Up in the sky and back again
DateJune 7, 2013 (1)
Read laterStephen A. Russell
When Margot Kidder signed on to play Lois Lane to Christopher Reeve’s Clark Kent in the 1978 screen version of Superman, her expectations were low. “I thought it was going to be a big turkey.”
Kidder had grown up in Yellowknife, Canada, with a mother who held no truck with comic books, forbidding her five children from reading them.
I got very famous, overnight, and it was weird. It’s a very strange thing, being famous.
So the famously raspy-voiced Kidder had no idea what she was letting herself in for when she joined director Richard Donner’s set. “When we made it, I thought, ‘Well, this is an odd movie’,” she recalls with a laugh
The former Lois Lane will take part in a question-and-answer session before a screening of Superman. The film, by the then-up-and-coming Donner, was a hit critically and commercially, rivalling the success of Action Comics, on which it was based.
In June 1938, the first issue of Action Comics hit news stands, introducing Superman to a public hungry for such a protean saviour.

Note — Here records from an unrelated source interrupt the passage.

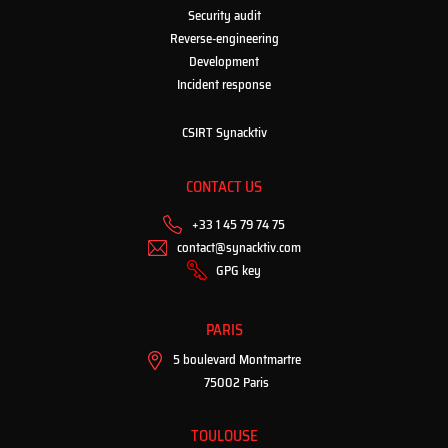
Security audit
Reverse-engineering
Development
Incident response
CSIRT Synacktiv
CONTACT US
+33 1 45 79 74 75
contact@synacktiv.com
GPG key
PARIS
5 boulevard Montmartre
75002 Paris
TOULOUSE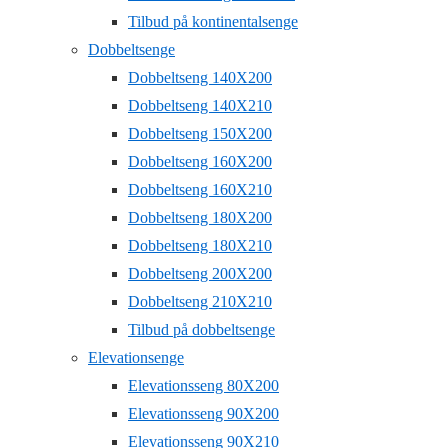
Tilbud på kontinentalsenge
Dobbeltsenge
Dobbeltseng 140X200
Dobbeltseng 140X210
Dobbeltseng 150X200
Dobbeltseng 160X200
Dobbeltseng 160X210
Dobbeltseng 180X200
Dobbeltseng 180X210
Dobbeltseng 200X200
Dobbeltseng 210X210
Tilbud på dobbeltsenge
Elevationsenge
Elevationsseng 80X200
Elevationsseng 90X200
Elevationsseng 90X210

Written by Jerry Siegel and drawn by Joe Shuster, the title was published by DC Comics, the stable that would soon introduce Batman and Wonder Woman. At the grand old age of 75, Superman, aka the Daily Planet’s investigative reporter Clark Kent, still manages to captivate audiences worldwide.
Margot Kidder: ‘I got very famous overnight, and it was weird.’
His feisty co-reporter and sometime wife, Lois Lane, has been portrayed by a number of leading ladies. On TV, Joan Alexander took on the role in the 1940s, followed by Teri Hatcher in Lois & Clark: The New Adventures of Superman in the mid-1990s. On the big screen, Kate Bosworth played the role in Bryan Singer’s poorly received cinematic revival Super-man Returns, and this year Amy Adams will take up the dictaphone in Zack Snyder’s forthcoming Man of Steel.
But for a generation brought up in the 1970s and ’80s, Margot Kidder will always be the hot-headed Lane.
Kidder had already achieved critical success with films including Brian De Palma’s thriller Sisters and 92 in the Shade, directed by Thomas McGuane, who would go on to be her first husband and the father of her only daughter, Maggie. But she was ill-prepared for the level of public scrutiny that followed Superman.
“Suddenly there it was, it was a huge feature,” she says on the phone from Montana in the lead-up to her Melbourne visit. “I got very famous, overnight, and it was weird. It’s a very strange thing, being famous.”
She found some solace in the shared experience with co-star Reeve. “Working with Christopher was fun. We did four films together, so you get to know someone pretty well,” she says.
Kidder is still perplexed by the enduring love felt by fans for the great double act of Lois and Clark, but wonders if they tap into some universal archetype.
In 2007, Kidder briefly returned to the Superman mythos, not as Lois – that role went to Erica Durance – but as Dr Bridgette Crosby in Smallville, the television serial that followed the young Clark’s life. Reeve had portrayed Dr Virgil Swann in the series but, after his death in 2004, Kidder came on board for a couple of episodes.
How did it feel stepping back into that world? “It was pretty boring, frankly,” she confides. Some things are best left alone, it seems.
Horror buffs will remember Kidder for 1974’s Black Christmas, in which she played a sorority girl stalked by a serial killer, and 1979’s The Amityville Horror. She also popped up in the 2009 remake of Halloween II. “I’m a real scream queen,” she laughs.
Cameo TV appearances in The L Word and Brothers & Sisters were a bonus, the 64-year-old actor admits. “At my age, if you get to work, it’s pretty nice,” she says. “I’m an old broad, man, and I love it.”
As we speak, one of her dogs is snuggling up to her in bed. After three short-lived marriages – to McGuane, actor John Heard and French director Philippe de Broca – she’s on record as saying she prefers canine company these days. “I wasn’t very good at marriage; in fact, I was a disaster,” she says. “After a certain point I had to go, ‘You know what, you’re not very good at this, Kidder’. I’m best without it.”
Kidder has in fact lived with mental illness most of her adult life, having been diagnosed with bipolar disorder, and had a very public breakdown in LA in 1996, which received tabloid coverage of the most sensationalist kind. I wonder if the intervening years have seen greater awareness about the issue in the US? “I don’t really think it has, and it’s ridiculous,” she says.
Still, she is pretty excited about her first time on Australian soil. “I’m thrilled, let me tell you.”
Superman with Margot Kidder is at the Astor Theatre, St Kilda, at 7.30pm on June 25.